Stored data
_ _ _ _

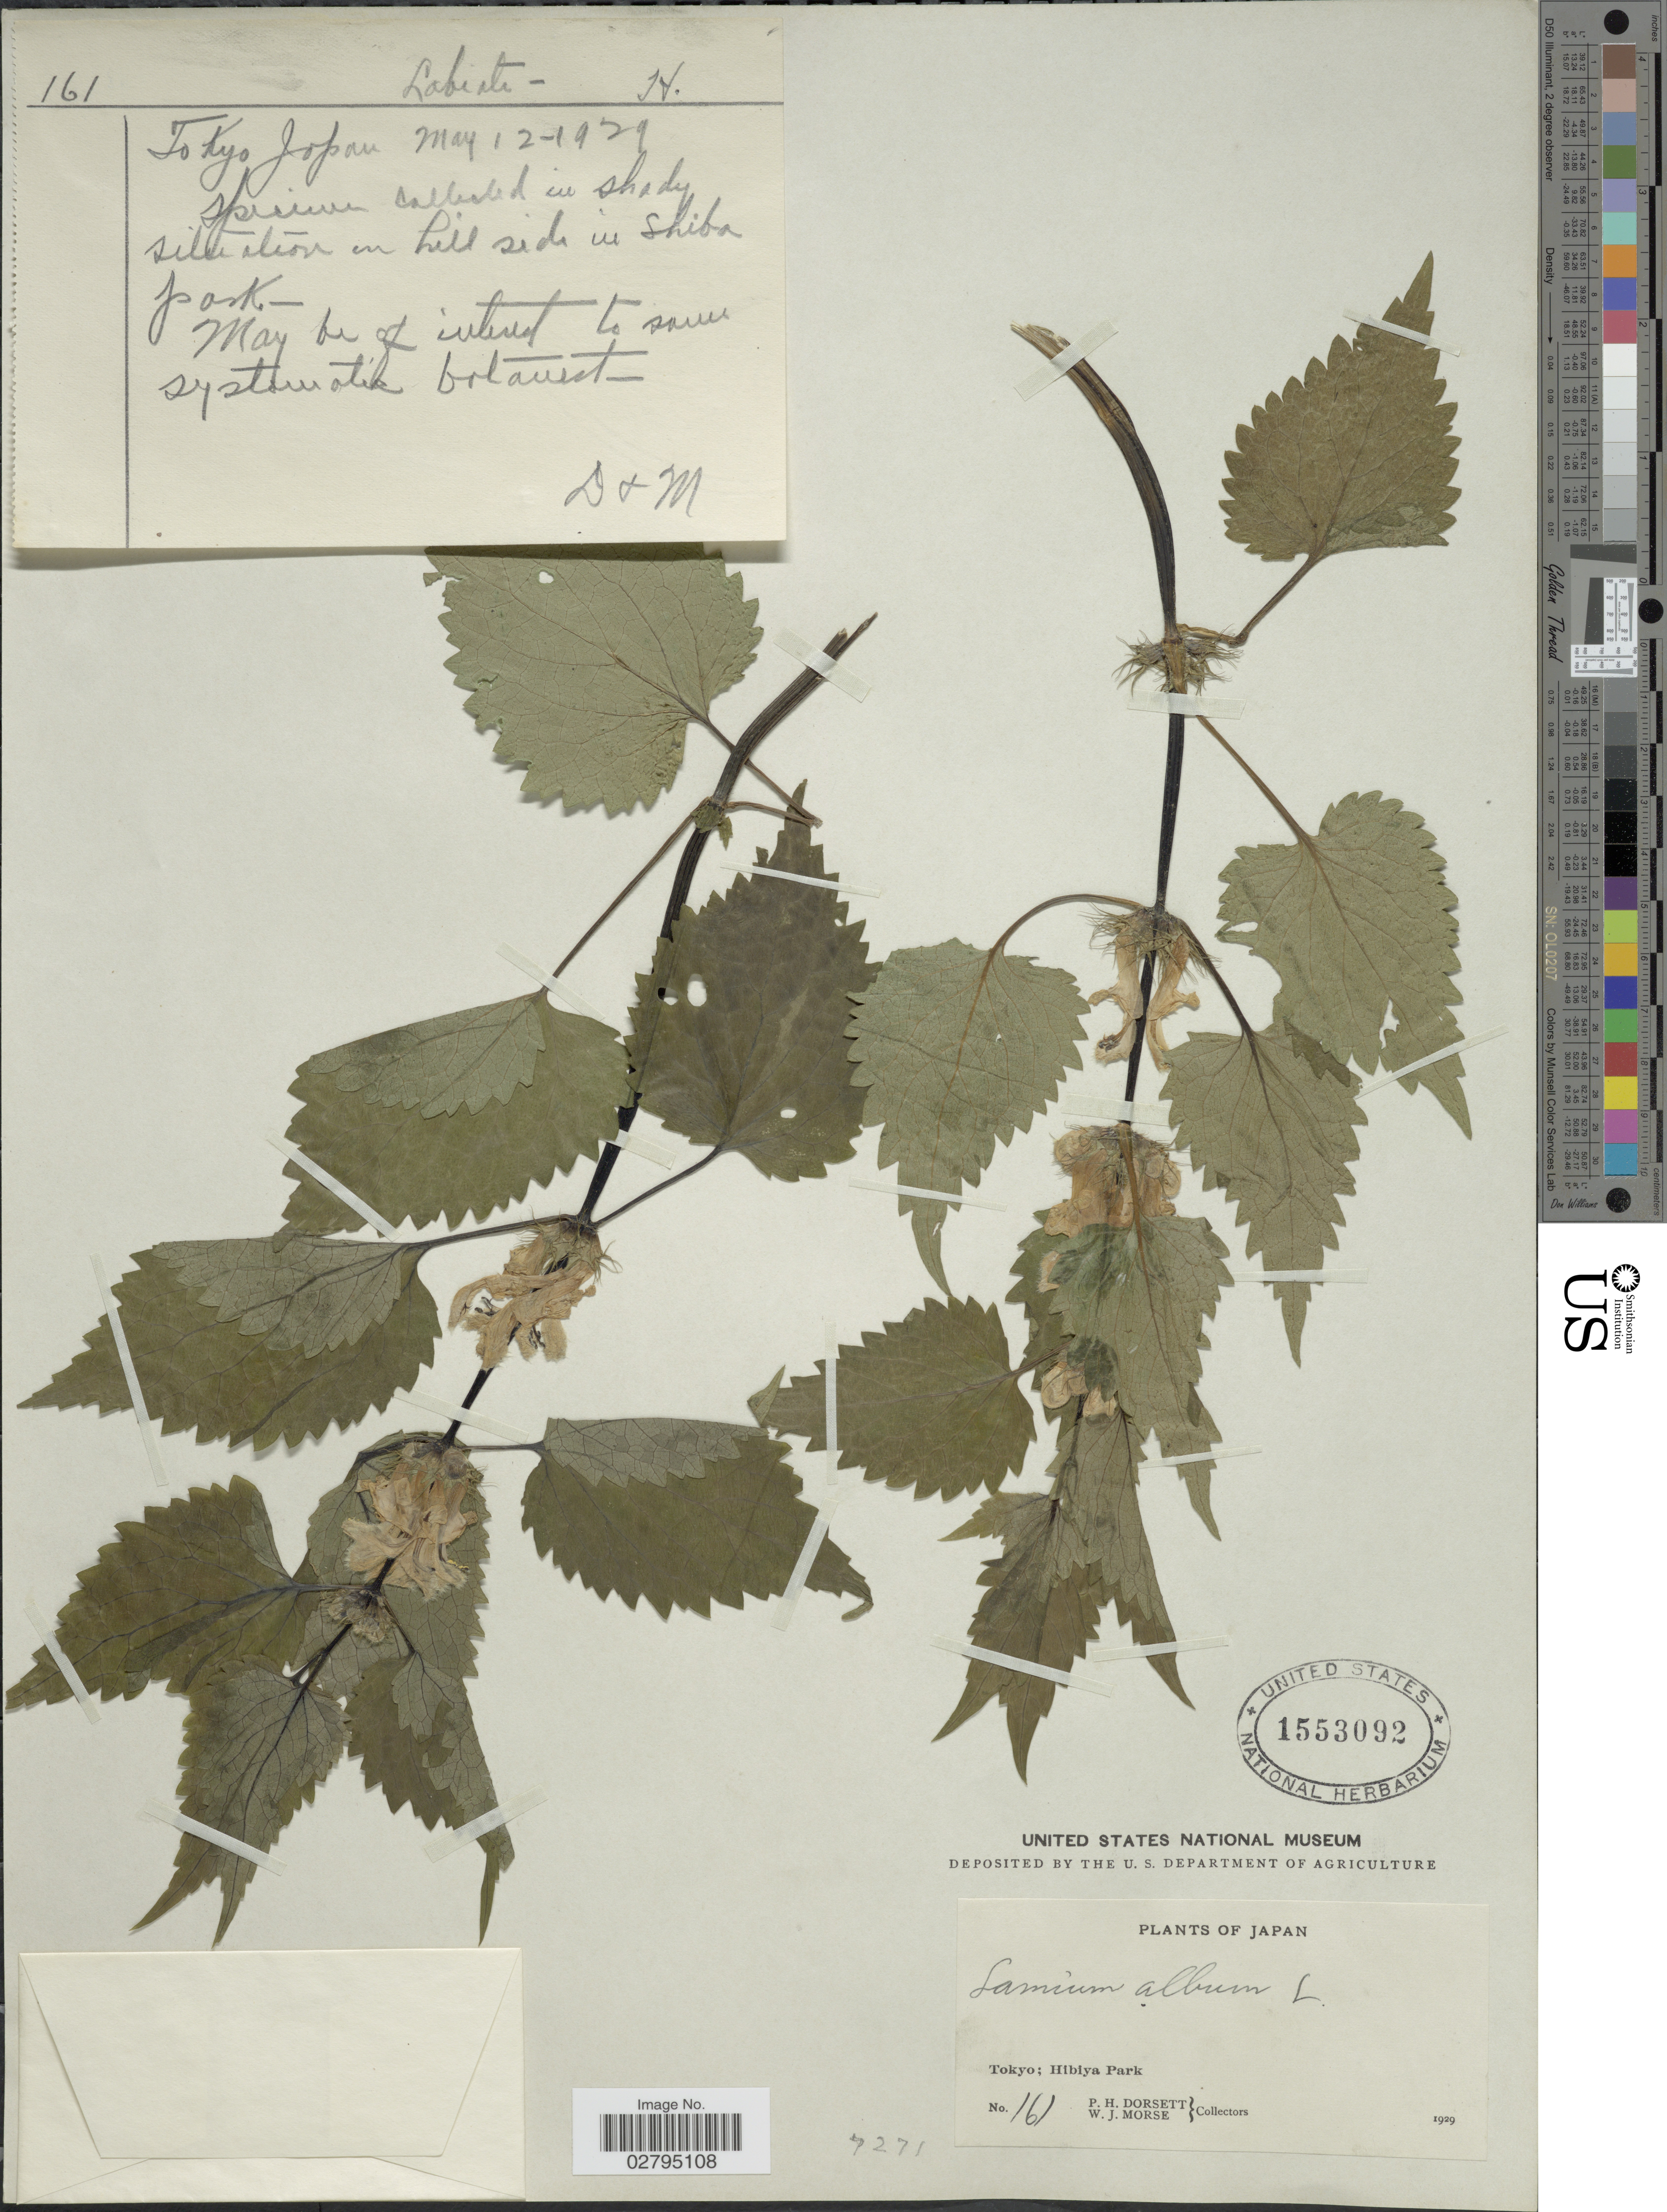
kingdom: Plantae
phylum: Tracheophyta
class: Magnoliopsida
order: Lamiales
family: Lamiaceae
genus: Lamium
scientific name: Lamium album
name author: L.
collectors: P. H. Dorsett & W. J. Morse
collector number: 161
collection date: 1929-05-12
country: Japan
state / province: Tokyo, Federal City of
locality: Tokyo; Hibiya Park. In shady situation in hill side in Shiba Park.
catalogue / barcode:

_ _ _ _

#### [PROMPT]
Could you write out every line of the records word for word, leaving out the pictures?

#### [OUTPUT OF THE TASK]
kingdom: Plantae
phylum: Tracheophyta
class: Magnoliopsida
order: Lamiales
family: Lamiaceae
genus: Lamium
scientific name: Lamium album
name author: L.
collectors: P. H. Dorsett & W. J. Morse
collector number: 161
collection date: 1929-05-12
country: Japan
state / province: Tokyo, Federal City of
locality: Tokyo; Hibiya Park. In shady situation in hill side in Shiba Park.
catalogue / barcode:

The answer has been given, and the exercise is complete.